**Assignment**: The whole listing is to be repeated exactly. Add nothing.

**Extracted data**:
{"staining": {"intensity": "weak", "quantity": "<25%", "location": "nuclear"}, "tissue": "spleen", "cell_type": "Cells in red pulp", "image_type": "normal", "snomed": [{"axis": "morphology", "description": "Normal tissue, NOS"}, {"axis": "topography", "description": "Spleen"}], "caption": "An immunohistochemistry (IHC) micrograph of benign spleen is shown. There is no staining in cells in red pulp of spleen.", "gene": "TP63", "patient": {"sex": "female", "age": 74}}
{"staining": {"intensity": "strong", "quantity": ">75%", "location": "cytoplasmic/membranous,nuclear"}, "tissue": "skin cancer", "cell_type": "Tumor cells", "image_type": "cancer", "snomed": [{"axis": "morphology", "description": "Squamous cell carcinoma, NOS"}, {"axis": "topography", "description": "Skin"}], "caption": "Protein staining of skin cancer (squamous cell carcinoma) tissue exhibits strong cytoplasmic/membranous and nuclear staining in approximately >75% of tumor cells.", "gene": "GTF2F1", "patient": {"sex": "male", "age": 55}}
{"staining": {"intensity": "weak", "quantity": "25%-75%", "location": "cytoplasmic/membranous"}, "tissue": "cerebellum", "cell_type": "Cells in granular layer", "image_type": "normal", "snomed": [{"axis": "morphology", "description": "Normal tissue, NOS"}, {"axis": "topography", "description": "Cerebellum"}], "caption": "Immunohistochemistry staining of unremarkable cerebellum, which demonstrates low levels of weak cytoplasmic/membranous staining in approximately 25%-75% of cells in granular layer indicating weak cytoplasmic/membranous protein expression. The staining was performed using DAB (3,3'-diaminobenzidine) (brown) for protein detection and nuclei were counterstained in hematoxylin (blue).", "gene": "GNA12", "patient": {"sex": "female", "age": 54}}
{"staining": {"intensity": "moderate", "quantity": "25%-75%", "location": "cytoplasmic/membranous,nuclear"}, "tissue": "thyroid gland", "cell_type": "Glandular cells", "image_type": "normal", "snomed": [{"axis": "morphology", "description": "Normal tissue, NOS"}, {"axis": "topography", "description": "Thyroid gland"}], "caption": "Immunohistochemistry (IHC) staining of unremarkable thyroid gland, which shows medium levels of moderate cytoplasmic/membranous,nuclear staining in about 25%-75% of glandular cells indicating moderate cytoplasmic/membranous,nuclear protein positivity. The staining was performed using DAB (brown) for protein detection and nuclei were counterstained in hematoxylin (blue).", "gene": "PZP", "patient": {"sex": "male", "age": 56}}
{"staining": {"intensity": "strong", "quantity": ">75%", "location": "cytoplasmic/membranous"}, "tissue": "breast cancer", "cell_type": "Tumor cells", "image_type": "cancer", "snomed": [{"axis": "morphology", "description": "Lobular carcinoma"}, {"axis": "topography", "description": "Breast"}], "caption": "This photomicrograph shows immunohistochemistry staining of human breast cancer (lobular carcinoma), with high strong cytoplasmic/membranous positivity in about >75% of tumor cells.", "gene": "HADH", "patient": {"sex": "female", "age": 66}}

**Solution to the problem**:
{"staining": {"intensity": "weak", "quantity": "<25%", "location": "nuclear"}, "tissue": "spleen", "cell_type": "Cells in red pulp", "image_type": "normal", "snomed": [{"axis": "morphology", "description": "Normal tissue, NOS"}, {"axis": "topography", "description": "Spleen"}], "caption": "An immunohistochemistry (IHC) micrograph of benign spleen is shown. There is no staining in cells in red pulp of spleen.", "gene": "TP63", "patient": {"sex": "female", "age": 74}}
{"staining": {"intensity": "strong", "quantity": ">75%", "location": "cytoplasmic/membranous,nuclear"}, "tissue": "skin cancer", "cell_type": "Tumor cells", "image_type": "cancer", "snomed": [{"axis": "morphology", "description": "Squamous cell carcinoma, NOS"}, {"axis": "topography", "description": "Skin"}], "caption": "Protein staining of skin cancer (squamous cell carcinoma) tissue exhibits strong cytoplasmic/membranous and nuclear staining in approximately >75% of tumor cells.", "gene": "GTF2F1", "patient": {"sex": "male", "age": 55}}
{"staining": {"intensity": "weak", "quantity": "25%-75%", "location": "cytoplasmic/membranous"}, "tissue": "cerebellum", "cell_type": "Cells in granular layer", "image_type": "normal", "snomed": [{"axis": "morphology", "description": "Normal tissue, NOS"}, {"axis": "topography", "description": "Cerebellum"}], "caption": "Immunohistochemistry staining of unremarkable cerebellum, which demonstrates low levels of weak cytoplasmic/membranous staining in approximately 25%-75% of cells in granular layer indicating weak cytoplasmic/membranous protein expression. The staining was performed using DAB (3,3'-diaminobenzidine) (brown) for protein detection and nuclei were counterstained in hematoxylin (blue).", "gene": "GNA12", "patient": {"sex": "female", "age": 54}}
{"staining": {"intensity": "moderate", "quantity": "25%-75%", "location": "cytoplasmic/membranous,nuclear"}, "tissue": "thyroid gland", "cell_type": "Glandular cells", "image_type": "normal", "snomed": [{"axis": "morphology", "description": "Normal tissue, NOS"}, {"axis": "topography", "description": "Thyroid gland"}], "caption": "Immunohistochemistry (IHC) staining of unremarkable thyroid gland, which shows medium levels of moderate cytoplasmic/membranous,nuclear staining in about 25%-75% of glandular cells indicating moderate cytoplasmic/membranous,nuclear protein positivity. The staining was performed using DAB (brown) for protein detection and nuclei were counterstained in hematoxylin (blue).", "gene": "PZP", "patient": {"sex": "male", "age": 56}}
{"staining": {"intensity": "strong", "quantity": ">75%", "location": "cytoplasmic/membranous"}, "tissue": "breast cancer", "cell_type": "Tumor cells", "image_type": "cancer", "snomed": [{"axis": "morphology", "description": "Lobular carcinoma"}, {"axis": "topography", "description": "Breast"}], "caption": "This photomicrograph shows immunohistochemistry staining of human breast cancer (lobular carcinoma), with high strong cytoplasmic/membranous positivity in about >75% of tumor cells.", "gene": "HADH", "patient": {"sex": "female", "age": 66}}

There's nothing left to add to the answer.